Understanding the Roots of Eurocentrism

If I had a nickel for every time someone said, “Well Thucydides writes,” or “Well the rise of Germany in 1914 caused war, therefore, East Asia will be dangerous,” I would be a rich man. We instinctively use the lessons of European history to explain Asia’s future. And we got there for understandable reasons. In a way I don’t criticize people who use this. That’s what we learn. That’s what we learn in high school, particularly that’s what we learn in college and graduate school. Ph.D. programs, even IR programs that are cutting edge overwhelmingly use European examples and that’s how the discipline grew up. But it is instructive and we really should take it seriously that Europe isn’t the measure of all things and if there’s different examples or different experiences in East Asia and if they have different implications for the present or the future then we ought to take it seriously.

Deepening Your Knowledge of the East

This goes back to really an important theoretical point or a point about how we think about the world, which is that in many cases local knowledge is incredibly important. This is not something that says we just want to be sort of local gossips about unimportant trivial information, but local knowledge about situations is as important as any kind of broad theory about the way the world inevitably works. And we want to know both. We want to have some good theories, but we also really want to make sure that those theories apply to the region. And only with having that kind of knowledge can you really take East Asia on its own terms.

I do think that there is an incredibly important role for area studies knowledge, for scholars who know the region who have spent their lifetime studying. And obviously that sounds very self-serving on my part, but you can see this in the ways in which we have advisers to the U.S. government. The actual number of people who have deep knowledge of the region are easily outnumbered by those who have technical knowledge or nuclear weapons knowledge or arms control knowledge or regular generic knowledge of international relations. I just don’t think we’re even that aware of, much less supportive of having people who actually know the region. They only need one or two, and yet the number of people who expound on this is what China is doing who have no idea what China looks like but are IR scholars, IR theorists or arms control theorists far outnumber those who are actually China experts or East Asia experts or Vietnam experts.

Challenging the Eurocentric Worldview

In many ways this Eurocentric focus really does put us at a disadvantage in making policy towards Asia because in some ways we are talking ourselves into conflicts that I don’t think necessarily have to exist. And the perfect example is this whole Thucydides trap. If you go to DC right now or if you read almost any foreign policy magazine or even scholarly journals that talk about East Asia it is essentially a conventional wisdom now. Essentially I would say scholars and policymakers from the left and from the right – almost everybody takes for granted in the United States that China’s rise can be a threat, that we better be prepared to contain, that there’s going to be some kind of a titanic struggle. But most of this is based not on what China is doing but is based on a belief that it must inevitably happen so just wait. It may not be happening now, but it’s going to happen in the future. For example, I’ll do a talk and I’ll show evidence over the last 25 years that in many ways East Asia is more stable and defense spending is not a big as people think I’m met with a wall of skepticism where people are like, “No, no, no you don’t understand just wait. It’s going to happen in the future.” It’s not based on any knowledge, it’s not based on any evidence, it’s based on a belief about the world, but that belief about the world is informed from Europe and not East Asia.

East Asian countries today are actually not nearly as worried about each other as we assume that they should be because again, a European view of the world is drawn from 500 years of almost incessant fighting among these countries’ sort of routine bellicosity. So many of our games, our board games like Risk, it’s all about the balance of power; it’s all against all. Life is nasty, brutish and short. Most of the way we think about international relations is based on this sort of unending fighting, but that’s a European example. We look at the East Asian example as I said these countries existed for centuries, centuries with each other. That doesn’t mean they love China, but they’re certainly planning on living for centuries more with each other. Nobody is moving away in East Asia. And if we took the East Asian history and looked at the lessons for today it would be like wow Vietnam and Japan and Korea and China they may not love each other, but they certainly expect to have to live with each other for a long time.

(Data listing)
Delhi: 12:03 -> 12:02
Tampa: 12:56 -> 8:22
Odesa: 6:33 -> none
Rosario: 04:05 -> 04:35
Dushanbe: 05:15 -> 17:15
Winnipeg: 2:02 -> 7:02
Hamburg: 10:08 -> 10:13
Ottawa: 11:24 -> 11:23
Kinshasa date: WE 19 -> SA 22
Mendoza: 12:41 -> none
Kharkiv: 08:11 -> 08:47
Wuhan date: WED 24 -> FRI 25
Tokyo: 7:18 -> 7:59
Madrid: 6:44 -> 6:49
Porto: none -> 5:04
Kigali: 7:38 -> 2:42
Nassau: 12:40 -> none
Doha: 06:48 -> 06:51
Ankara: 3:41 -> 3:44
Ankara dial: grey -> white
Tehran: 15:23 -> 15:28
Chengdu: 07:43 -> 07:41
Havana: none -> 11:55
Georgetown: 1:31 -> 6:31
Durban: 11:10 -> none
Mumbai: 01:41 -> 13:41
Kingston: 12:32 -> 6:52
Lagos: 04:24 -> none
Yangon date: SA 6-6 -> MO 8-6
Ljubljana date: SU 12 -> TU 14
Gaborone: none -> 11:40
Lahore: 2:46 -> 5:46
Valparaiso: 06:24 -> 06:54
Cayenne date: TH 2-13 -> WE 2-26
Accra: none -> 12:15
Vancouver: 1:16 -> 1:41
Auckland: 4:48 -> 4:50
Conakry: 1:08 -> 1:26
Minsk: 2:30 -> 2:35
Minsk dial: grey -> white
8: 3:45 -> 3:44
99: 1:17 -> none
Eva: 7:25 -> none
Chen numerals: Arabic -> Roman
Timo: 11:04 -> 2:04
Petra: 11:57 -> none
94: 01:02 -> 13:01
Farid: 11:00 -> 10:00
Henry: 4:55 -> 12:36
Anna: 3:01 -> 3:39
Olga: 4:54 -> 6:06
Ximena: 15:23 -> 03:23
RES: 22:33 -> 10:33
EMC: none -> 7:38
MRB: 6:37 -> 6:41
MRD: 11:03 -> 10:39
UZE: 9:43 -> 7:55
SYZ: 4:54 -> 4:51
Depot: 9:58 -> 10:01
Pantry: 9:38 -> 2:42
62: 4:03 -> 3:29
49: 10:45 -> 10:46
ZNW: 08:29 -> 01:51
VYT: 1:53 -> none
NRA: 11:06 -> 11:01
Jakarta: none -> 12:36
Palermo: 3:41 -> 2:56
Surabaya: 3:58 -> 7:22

> SET TASK 1: Return the stretch of the Eurocentrism passage from "Deepening Your Knowledge" through "its own terms.".
> SET TASK 2: According to the Eurocentrism passage, why does a Eurocentric focus put the United States at a disadvantage in making policy toward Asia? Answer in one to three sentences.

> EXERCISE OUTPUT 1:
Deepening Your Knowledge of the East

This goes back to really an important theoretical point or a point about how we think about the world, which is that in many cases local knowledge is incredibly important. This is not something that says we just want to be sort of local gossips about unimportant trivial information, but local knowledge about situations is as important as any kind of broad theory about the way the world inevitably works. And we want to know both. We want to have some good theories, but we also really want to make sure that those theories apply to the region. And only with having that kind of knowledge can you really take East Asia on its own terms.

> EXERCISE OUTPUT 2: A Eurocentric focus leads Americans to talk themselves into conflicts that need not exist, such as the Thucydides trap. The expectation of a struggle with a rising China rests not on evidence of what China is doing. It rests on a belief about the world drawn from European rather than East Asian history.